Adenosylcobalamin inhibits ribosome binding to btuB RNA

Abstract

Expression of the btuB gene encoding the outer membrane cobalamin transporter in Escherichia coli is strongly reduced on growth with cobalamins. Previous studies have shown that this regulation occurs in response to adenosylcobalamin (Ado-Cbl) and operates primarily at the translational level. Changes in the level and stability of btuB RNA are consequences of the modulated translation initiation. To examine how Ado-Cbl affects translation, the binding of E. coli 30S ribosomal subunits to btuB RNA was investigated by using a primer extension inhibition assay. Ribosome binding to btuB RNA was much less efficient than to other RNAs and was preferentially lost when the ribosomes were subjected to a high-salt wash. Ribosome binding to btuB RNA was inhibited by Ado-Cbl but not by cyanocobalamin, with half-maximal inhibition around 0.3 microM Ado-Cbl. Ribosome-binding activity was increased or decreased by mutations in the btuB leader region, which affected two predicted RNA hairpins and altered expression of btuB-lacZ reporters. Finally, the presence of Ado-Cbl elicited formation of a single primer extension-inhibition product with the same specificity and Cbl-concentration dependence as the inhibition of ribosome binding. These results indicate that btuB expression is controlled by the specific binding of Ado-Cbl to btuB RNA, which then affects access to its ribosome-binding sequence.

Figure 1

(A Upper) Schematic structure of the btuB regulatory region. The positions of regulatory elements are indicated relative to the transcription start site and the start of the btuB coding sequence.

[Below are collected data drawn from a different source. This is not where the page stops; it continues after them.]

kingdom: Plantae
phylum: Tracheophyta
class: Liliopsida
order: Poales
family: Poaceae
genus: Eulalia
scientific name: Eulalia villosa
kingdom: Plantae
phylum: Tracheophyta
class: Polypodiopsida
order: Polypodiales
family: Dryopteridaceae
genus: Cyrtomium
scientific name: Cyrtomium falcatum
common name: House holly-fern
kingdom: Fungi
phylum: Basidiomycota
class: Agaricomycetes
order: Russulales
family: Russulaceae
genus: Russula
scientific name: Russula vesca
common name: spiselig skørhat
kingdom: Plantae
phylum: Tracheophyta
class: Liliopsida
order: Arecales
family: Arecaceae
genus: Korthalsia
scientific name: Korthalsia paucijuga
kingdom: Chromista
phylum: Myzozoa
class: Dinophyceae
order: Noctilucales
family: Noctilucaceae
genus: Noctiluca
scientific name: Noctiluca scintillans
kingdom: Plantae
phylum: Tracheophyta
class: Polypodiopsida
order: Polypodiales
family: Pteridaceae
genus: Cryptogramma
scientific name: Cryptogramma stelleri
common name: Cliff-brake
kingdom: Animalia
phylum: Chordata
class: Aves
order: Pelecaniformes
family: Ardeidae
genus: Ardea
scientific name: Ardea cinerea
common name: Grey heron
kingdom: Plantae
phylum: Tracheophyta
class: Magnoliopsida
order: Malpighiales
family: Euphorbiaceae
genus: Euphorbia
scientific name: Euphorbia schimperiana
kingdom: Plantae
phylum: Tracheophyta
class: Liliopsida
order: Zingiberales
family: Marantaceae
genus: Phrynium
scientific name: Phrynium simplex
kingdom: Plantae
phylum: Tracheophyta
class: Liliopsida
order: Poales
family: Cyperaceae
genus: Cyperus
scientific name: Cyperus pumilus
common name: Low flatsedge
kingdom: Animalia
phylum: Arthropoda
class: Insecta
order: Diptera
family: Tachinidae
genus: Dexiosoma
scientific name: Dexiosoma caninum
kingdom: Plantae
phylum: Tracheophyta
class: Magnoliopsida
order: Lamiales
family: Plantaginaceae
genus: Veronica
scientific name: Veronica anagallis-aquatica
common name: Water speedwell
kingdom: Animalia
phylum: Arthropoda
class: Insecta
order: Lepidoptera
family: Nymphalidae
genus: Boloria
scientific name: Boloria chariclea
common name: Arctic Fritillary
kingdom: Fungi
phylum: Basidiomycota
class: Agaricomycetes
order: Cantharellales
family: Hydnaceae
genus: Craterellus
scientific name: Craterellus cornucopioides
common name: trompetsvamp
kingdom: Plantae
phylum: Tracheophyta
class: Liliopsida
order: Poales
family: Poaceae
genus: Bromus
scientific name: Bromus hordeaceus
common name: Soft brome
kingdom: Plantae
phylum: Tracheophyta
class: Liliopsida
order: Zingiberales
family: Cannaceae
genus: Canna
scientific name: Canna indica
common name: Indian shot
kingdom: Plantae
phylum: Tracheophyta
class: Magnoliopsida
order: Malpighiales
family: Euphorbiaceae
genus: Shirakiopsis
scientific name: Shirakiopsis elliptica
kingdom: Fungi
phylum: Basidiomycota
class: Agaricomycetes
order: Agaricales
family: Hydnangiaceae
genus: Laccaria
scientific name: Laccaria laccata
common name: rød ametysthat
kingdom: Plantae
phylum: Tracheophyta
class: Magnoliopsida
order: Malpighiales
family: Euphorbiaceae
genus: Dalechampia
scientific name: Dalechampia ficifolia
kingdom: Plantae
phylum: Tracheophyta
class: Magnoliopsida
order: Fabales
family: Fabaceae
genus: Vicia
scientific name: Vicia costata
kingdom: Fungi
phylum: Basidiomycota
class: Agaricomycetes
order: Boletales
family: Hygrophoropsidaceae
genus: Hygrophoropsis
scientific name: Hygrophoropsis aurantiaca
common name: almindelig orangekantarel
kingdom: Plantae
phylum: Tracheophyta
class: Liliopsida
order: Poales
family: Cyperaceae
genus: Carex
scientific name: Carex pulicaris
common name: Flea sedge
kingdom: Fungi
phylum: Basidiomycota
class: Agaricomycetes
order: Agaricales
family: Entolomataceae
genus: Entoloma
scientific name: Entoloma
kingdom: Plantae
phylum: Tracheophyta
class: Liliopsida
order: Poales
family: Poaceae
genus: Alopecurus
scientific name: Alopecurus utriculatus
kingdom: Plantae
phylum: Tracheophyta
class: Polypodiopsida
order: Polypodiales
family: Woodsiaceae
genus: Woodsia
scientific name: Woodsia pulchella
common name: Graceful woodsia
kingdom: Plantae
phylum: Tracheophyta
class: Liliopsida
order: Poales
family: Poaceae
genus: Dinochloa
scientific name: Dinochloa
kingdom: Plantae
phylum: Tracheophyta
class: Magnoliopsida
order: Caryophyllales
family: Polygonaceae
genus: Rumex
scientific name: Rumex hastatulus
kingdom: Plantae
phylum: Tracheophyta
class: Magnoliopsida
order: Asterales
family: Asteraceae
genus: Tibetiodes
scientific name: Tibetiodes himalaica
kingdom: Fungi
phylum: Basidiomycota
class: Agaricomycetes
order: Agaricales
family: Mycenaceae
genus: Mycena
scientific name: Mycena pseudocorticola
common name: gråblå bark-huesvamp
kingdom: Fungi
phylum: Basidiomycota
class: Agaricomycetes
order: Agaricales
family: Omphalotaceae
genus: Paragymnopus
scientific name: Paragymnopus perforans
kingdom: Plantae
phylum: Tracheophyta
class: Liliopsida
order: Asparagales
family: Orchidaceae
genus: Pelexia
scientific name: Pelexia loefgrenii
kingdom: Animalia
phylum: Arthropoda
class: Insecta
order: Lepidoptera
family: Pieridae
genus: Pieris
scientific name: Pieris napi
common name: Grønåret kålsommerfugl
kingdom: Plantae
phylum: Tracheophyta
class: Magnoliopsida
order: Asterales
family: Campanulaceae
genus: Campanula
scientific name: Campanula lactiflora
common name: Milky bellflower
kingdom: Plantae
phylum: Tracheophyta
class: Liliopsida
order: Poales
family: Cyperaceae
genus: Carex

The region from +1 to +315 is carried on the DNA template for synthesis of btuB RNA, with transcription from the T7 φ10 late promoter; the region for primer hybridization in the toe-print assay is indicated (Right). (Lower) The major primer extension products are identified by the nucleotide position of their 3′ end. (B Lower) Ribosome binding to lac and btuB RNA. RNA containing the translation initiation region from lacZ and btuB genes were synthesized by using T7 RNA polymerase and used in the primer extension inhibition assay. Incubation in the presence of tRNA^fMet, 20 nM 30S ribosomal subunits, or 5 μM Ado-Cbl, as indicated (Upper), was for 10 min; primer extension was then carried out for 10 min after addition of AMV reverse transcriptase. The four lanes (Left) (A,C,G,T) are sequencing ladders for the btuB region; (Right) the positions of the last base of the primer extension fragments.

Figure 2

Dependence of lac and btuB RNA binding on concentration of 30S ribosomal subunits. Ribosome binding is measured as the relative amount of the T256 product, expressed as a percentage of the major primer extension products. Binding of unwashed (open symbols) and high-salt-washed (filled symbols) ribosomes to lac (circles) and btuB (squares) RNA. Binding of unwashed ribosomes to btuB RNA in the presence of 5 μM Ado-Cbl is indicated (triangles). Curves are fit to a hyperbolic binding process.

Figure 3

Effect of cobalamins on the amount of btuB primer extension inhibition products. Binding reactions were carried out in the presence of the indicated concentrations of Ado-Cbl (circles), methyl-Cbl (squares), and CN-Cbl (diamonds), with 200 nM 30S subunits and 1 μM tRNA^FMet. (A) Ribosome binding to the translation initiation site to generate fragment T256. (B) Formation of cobalamin-dependent A202 product. (C) Data from A (open symbols) and B (closed symbols) are plotted as the percent of the maximal effect to compare the effect of Ado-Cbl (circles) and methyl-Cbl (squares) on inhibition of ribosome binding (open symbols) and formation of fragment A202 (closed symbols) vs. cobalamin concentration.

Figure 4

Predicted secondary structure of btuB RNA in the region from nucleotides 171 to 243. The sequence changes of mutants described in this study are indicated, along with the positions of hairpins 1 and 2. The start codon is boxed and the position of the 3′ end of the A202 product is indicated by the arrow.

Figure 5

Ribosome binding to variant btuB RNAs. Primer extension assay was carried out with RNAs carrying the indicated mutations (described in Fig. 4). Ribosomal 30S subunits were present at 200 nM, and 5 μM Ado-Cbl was present as indicated. The identity of the primer extension products are indicated on the sides of the figure.